Exercise description:
Check every line of the records below for the string "controls" and copy the ones that have it.

Information provided:

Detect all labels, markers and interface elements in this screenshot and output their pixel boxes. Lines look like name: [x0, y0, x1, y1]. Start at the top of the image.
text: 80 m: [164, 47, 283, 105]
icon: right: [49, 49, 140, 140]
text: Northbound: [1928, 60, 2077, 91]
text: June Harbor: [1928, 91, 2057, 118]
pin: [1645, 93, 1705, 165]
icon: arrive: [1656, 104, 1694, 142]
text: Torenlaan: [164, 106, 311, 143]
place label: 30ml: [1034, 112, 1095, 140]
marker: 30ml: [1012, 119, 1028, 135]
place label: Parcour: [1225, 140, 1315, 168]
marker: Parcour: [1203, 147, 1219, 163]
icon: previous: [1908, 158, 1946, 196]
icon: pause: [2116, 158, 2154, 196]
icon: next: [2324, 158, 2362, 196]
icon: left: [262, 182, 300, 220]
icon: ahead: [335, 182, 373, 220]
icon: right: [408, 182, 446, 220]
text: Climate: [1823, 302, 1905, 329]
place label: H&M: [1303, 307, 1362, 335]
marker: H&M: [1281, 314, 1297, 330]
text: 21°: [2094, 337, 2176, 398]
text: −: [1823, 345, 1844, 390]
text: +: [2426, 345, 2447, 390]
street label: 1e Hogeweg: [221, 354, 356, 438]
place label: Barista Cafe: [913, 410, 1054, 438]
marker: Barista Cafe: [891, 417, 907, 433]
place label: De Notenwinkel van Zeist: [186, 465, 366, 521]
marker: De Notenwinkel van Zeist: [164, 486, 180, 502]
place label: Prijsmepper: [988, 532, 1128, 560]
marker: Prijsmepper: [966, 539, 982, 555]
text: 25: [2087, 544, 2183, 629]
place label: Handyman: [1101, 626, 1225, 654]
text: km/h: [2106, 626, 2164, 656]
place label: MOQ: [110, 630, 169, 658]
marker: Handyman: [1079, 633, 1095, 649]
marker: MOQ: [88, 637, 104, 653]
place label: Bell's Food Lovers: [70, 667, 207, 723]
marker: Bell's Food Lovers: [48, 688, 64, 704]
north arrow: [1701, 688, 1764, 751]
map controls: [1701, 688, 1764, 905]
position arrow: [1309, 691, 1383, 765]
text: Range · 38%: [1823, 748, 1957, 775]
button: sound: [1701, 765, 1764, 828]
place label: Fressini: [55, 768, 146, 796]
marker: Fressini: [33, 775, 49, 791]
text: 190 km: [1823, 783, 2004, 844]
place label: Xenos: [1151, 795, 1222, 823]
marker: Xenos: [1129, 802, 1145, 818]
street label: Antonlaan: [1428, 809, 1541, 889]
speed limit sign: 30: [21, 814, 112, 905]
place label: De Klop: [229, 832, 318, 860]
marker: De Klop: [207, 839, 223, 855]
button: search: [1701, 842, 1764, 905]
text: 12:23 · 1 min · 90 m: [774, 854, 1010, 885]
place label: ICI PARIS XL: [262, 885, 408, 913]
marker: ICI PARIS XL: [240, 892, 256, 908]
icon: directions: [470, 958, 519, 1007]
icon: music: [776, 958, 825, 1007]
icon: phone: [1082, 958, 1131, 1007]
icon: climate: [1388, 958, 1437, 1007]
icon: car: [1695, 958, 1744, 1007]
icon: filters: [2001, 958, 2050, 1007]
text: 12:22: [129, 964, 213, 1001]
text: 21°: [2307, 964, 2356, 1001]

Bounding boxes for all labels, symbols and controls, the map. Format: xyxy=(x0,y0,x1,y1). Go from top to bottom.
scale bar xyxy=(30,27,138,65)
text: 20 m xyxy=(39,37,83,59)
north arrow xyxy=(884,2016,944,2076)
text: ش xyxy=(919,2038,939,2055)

Completed task:
map controls: [1701, 688, 1764, 905]
Bounding boxes for all labels, symbols and controls, the map. Format: xyxy=(x0,y0,x1,y1). Go from top to bottom.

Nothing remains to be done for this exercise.